-------- WORKING DATA --------

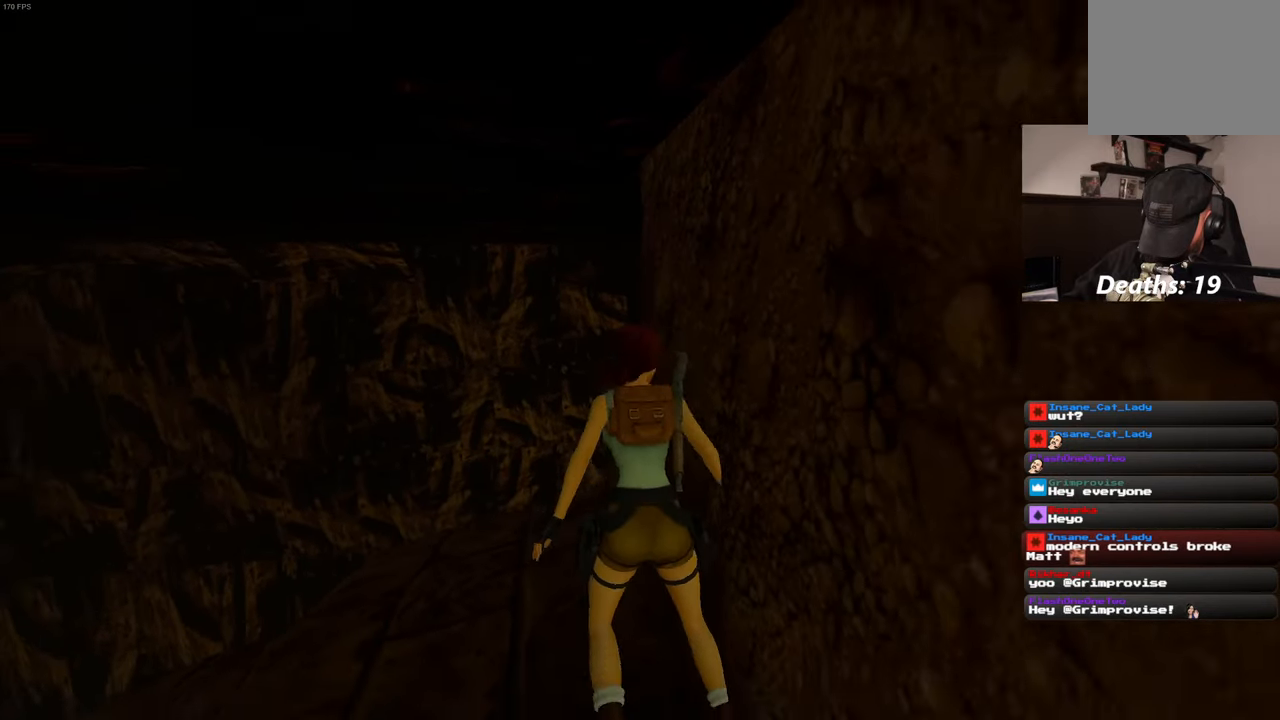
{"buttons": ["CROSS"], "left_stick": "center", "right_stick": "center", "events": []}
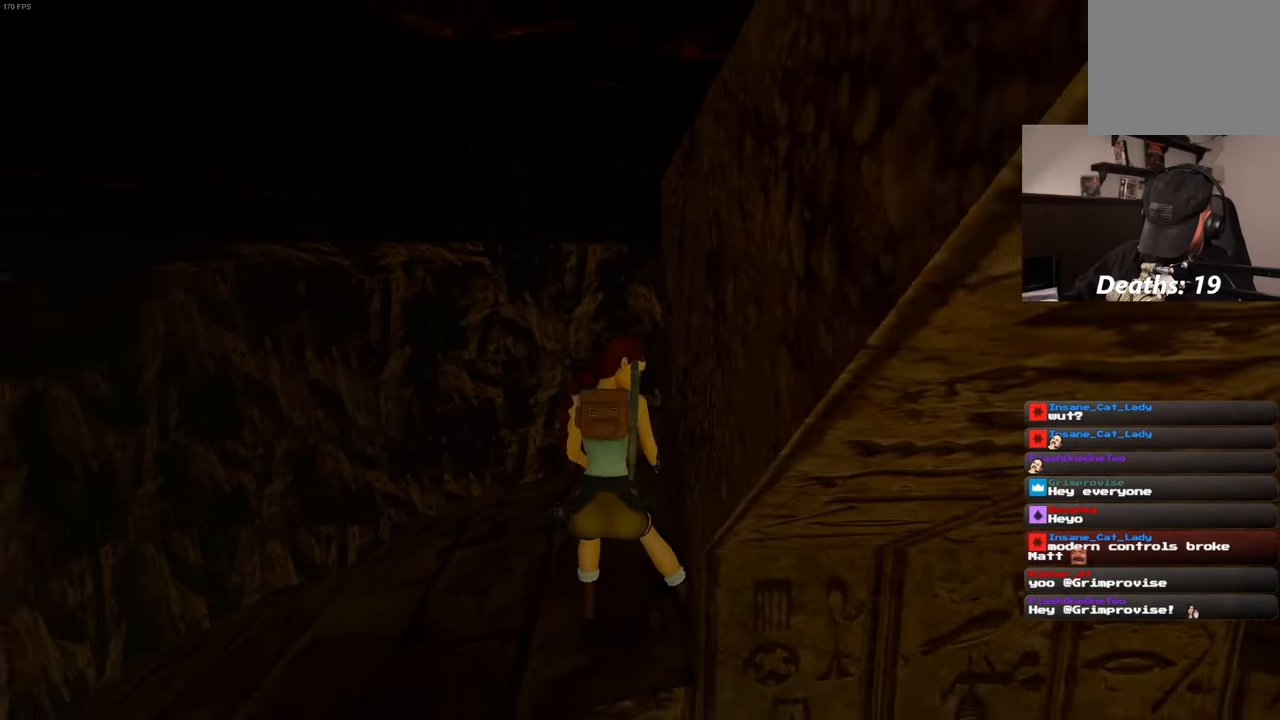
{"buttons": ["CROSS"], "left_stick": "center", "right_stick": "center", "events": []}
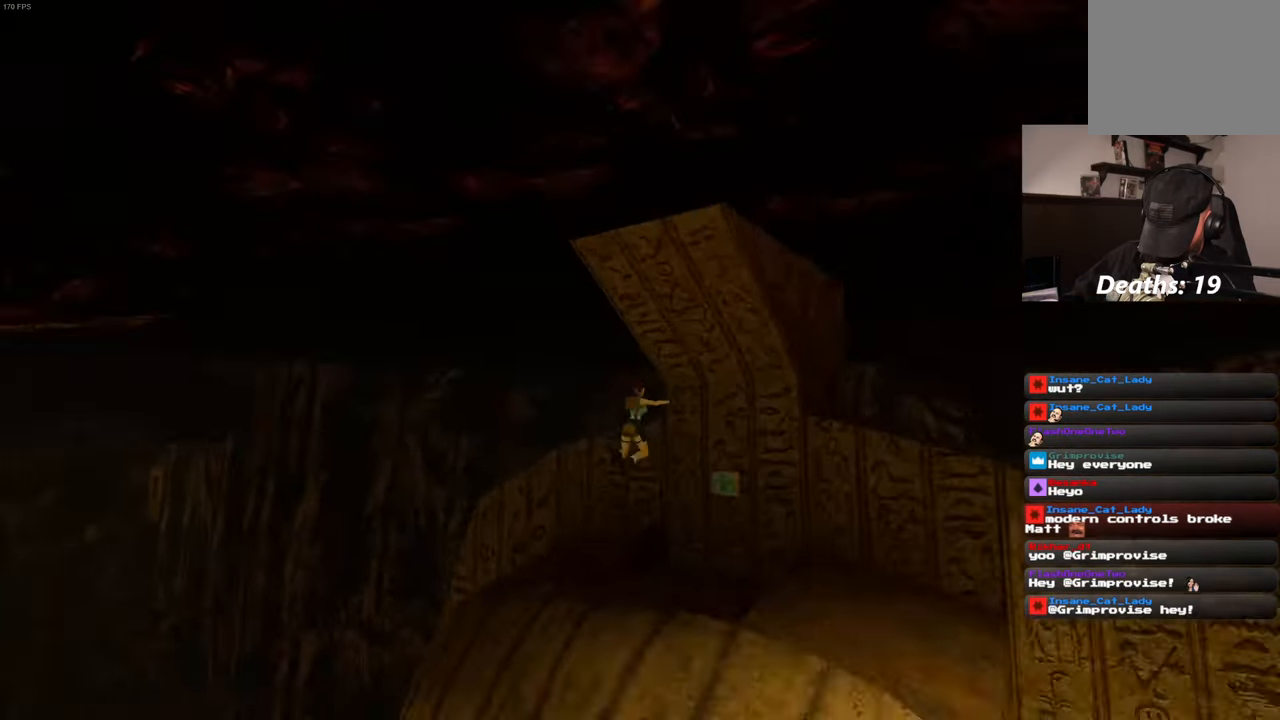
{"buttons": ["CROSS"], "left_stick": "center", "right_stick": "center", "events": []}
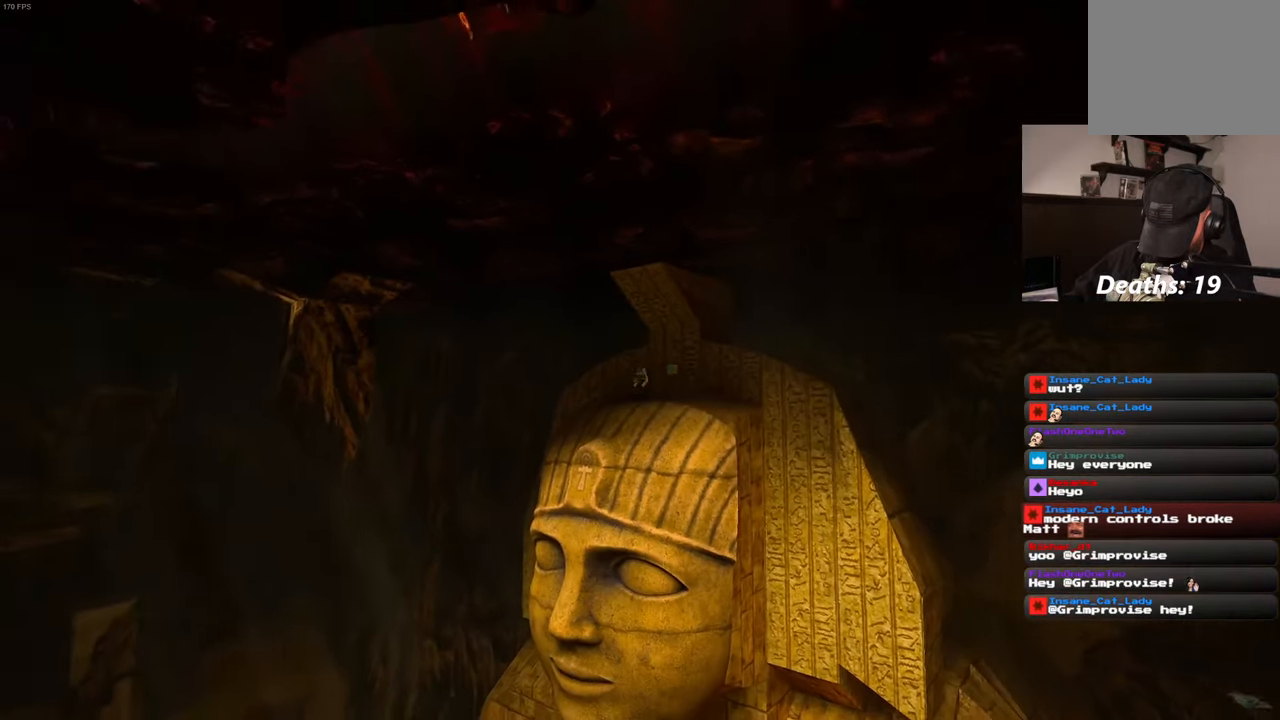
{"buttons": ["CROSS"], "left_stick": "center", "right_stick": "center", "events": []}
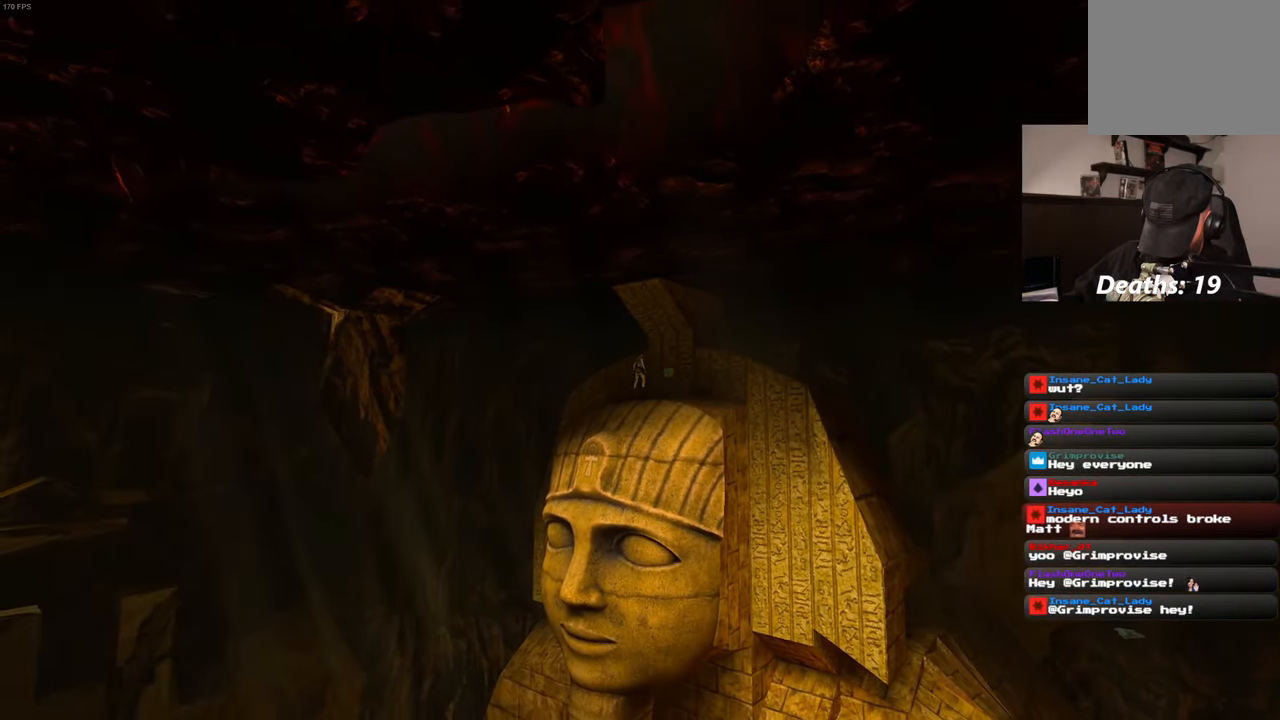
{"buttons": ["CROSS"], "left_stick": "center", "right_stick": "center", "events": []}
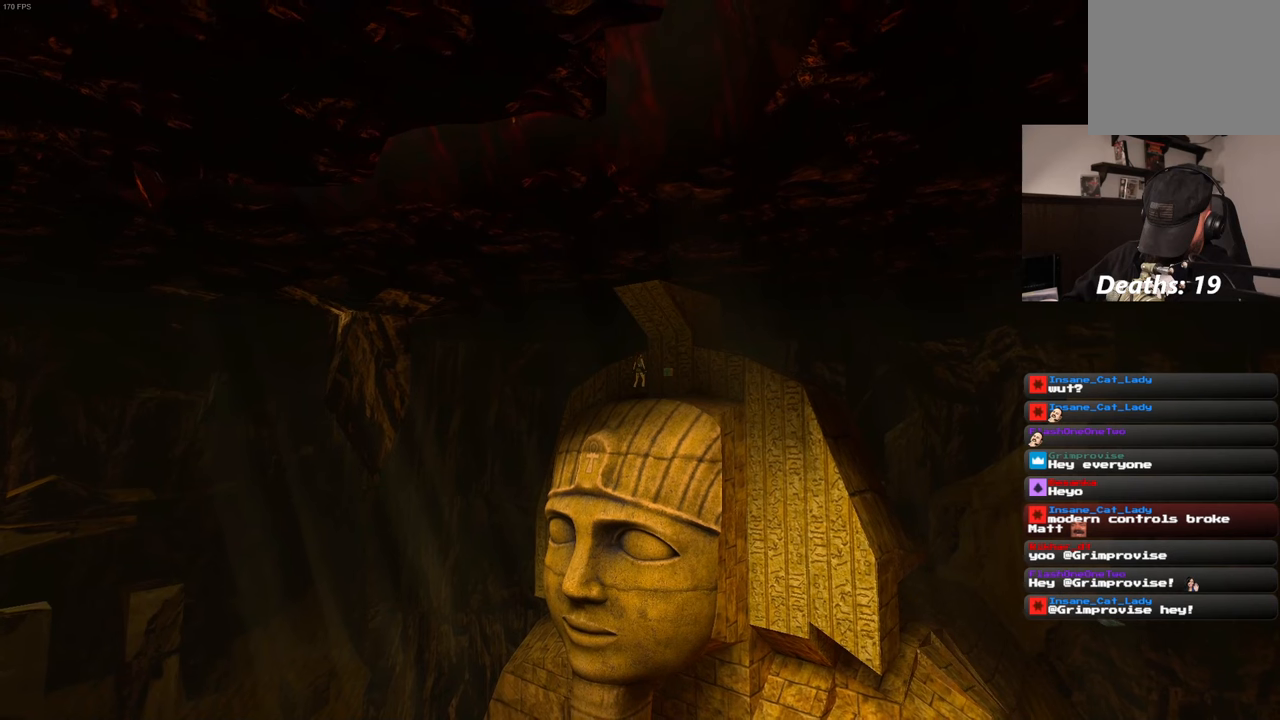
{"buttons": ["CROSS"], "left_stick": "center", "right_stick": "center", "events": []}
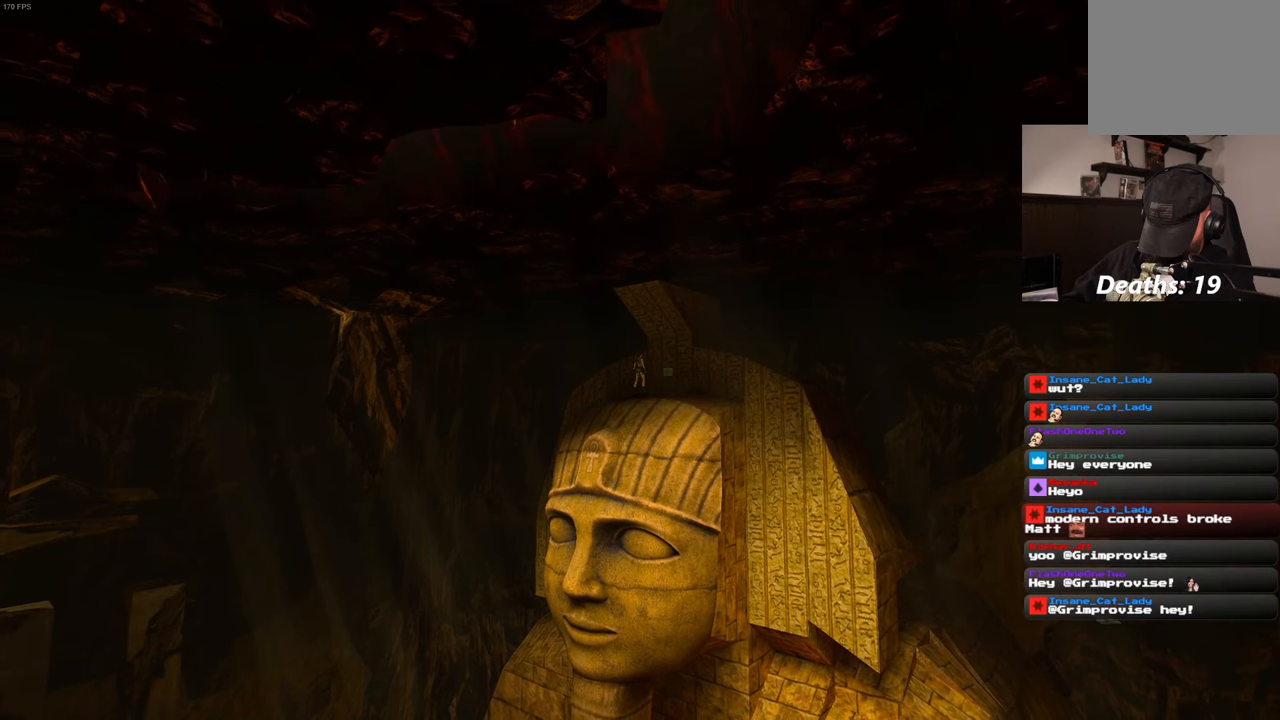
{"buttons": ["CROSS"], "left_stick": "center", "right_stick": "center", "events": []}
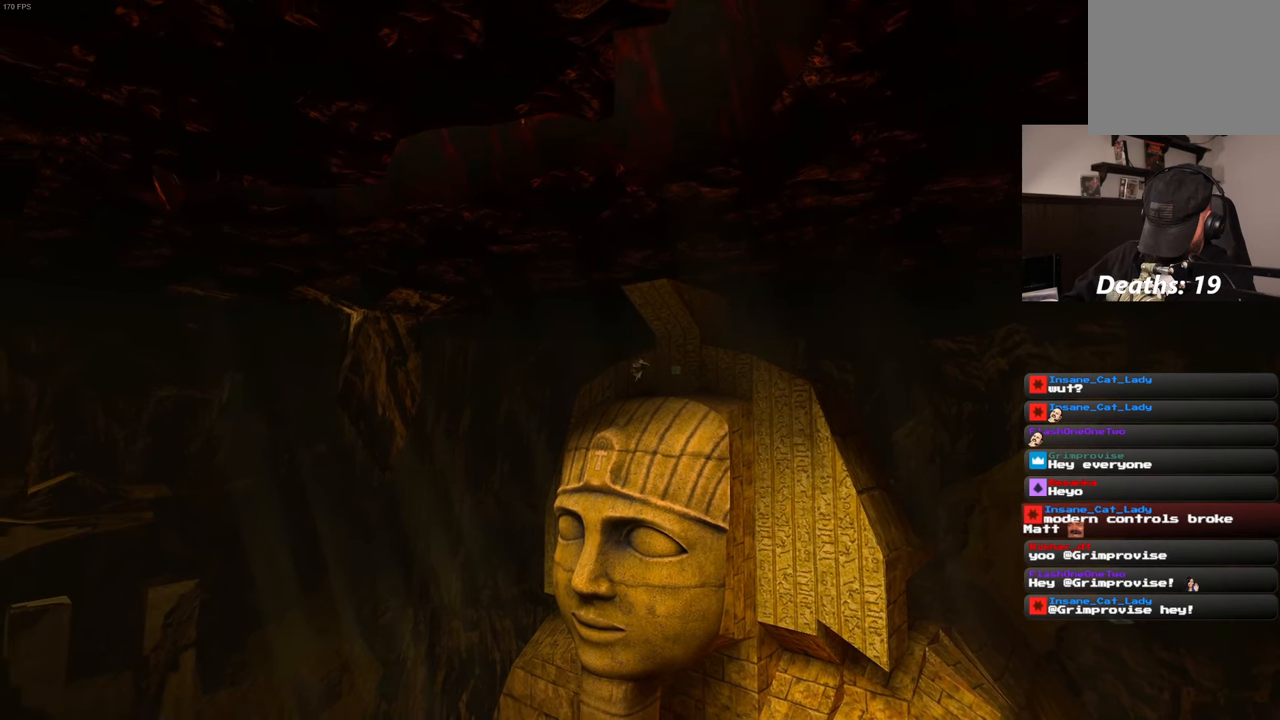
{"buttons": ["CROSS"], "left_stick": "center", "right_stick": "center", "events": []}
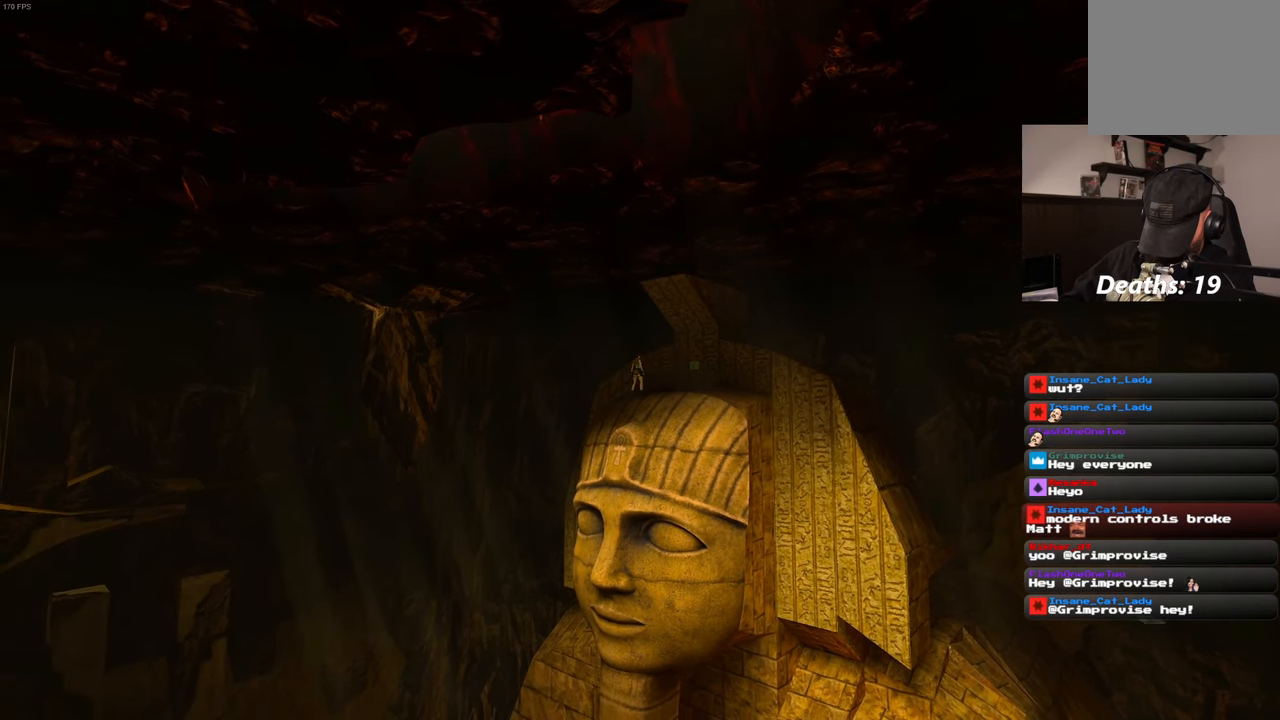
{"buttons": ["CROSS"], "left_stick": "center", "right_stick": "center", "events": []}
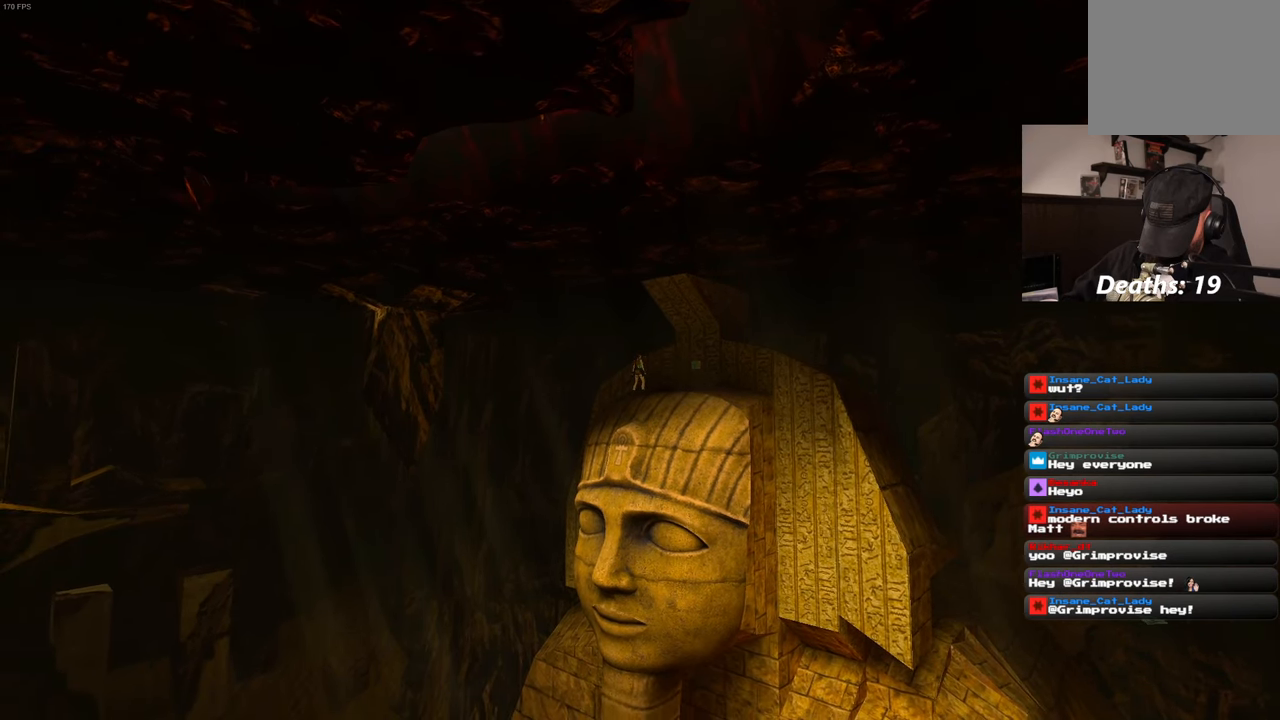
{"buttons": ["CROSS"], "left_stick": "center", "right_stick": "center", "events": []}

--------

The pictures should be dropped, and every line above should be set down again exactly.

### ANSWER TO THE PROBLEM
{"buttons": ["CROSS"], "left_stick": "center", "right_stick": "center", "events": []}
{"buttons": ["CROSS"], "left_stick": "center", "right_stick": "center", "events": []}
{"buttons": ["CROSS"], "left_stick": "center", "right_stick": "center", "events": []}
{"buttons": ["CROSS"], "left_stick": "center", "right_stick": "center", "events": []}
{"buttons": ["CROSS"], "left_stick": "center", "right_stick": "center", "events": []}
{"buttons": ["CROSS"], "left_stick": "center", "right_stick": "center", "events": []}
{"buttons": ["CROSS"], "left_stick": "center", "right_stick": "center", "events": []}
{"buttons": ["CROSS"], "left_stick": "center", "right_stick": "center", "events": []}
{"buttons": ["CROSS"], "left_stick": "center", "right_stick": "center", "events": []}
{"buttons": ["CROSS"], "left_stick": "center", "right_stick": "center", "events": []}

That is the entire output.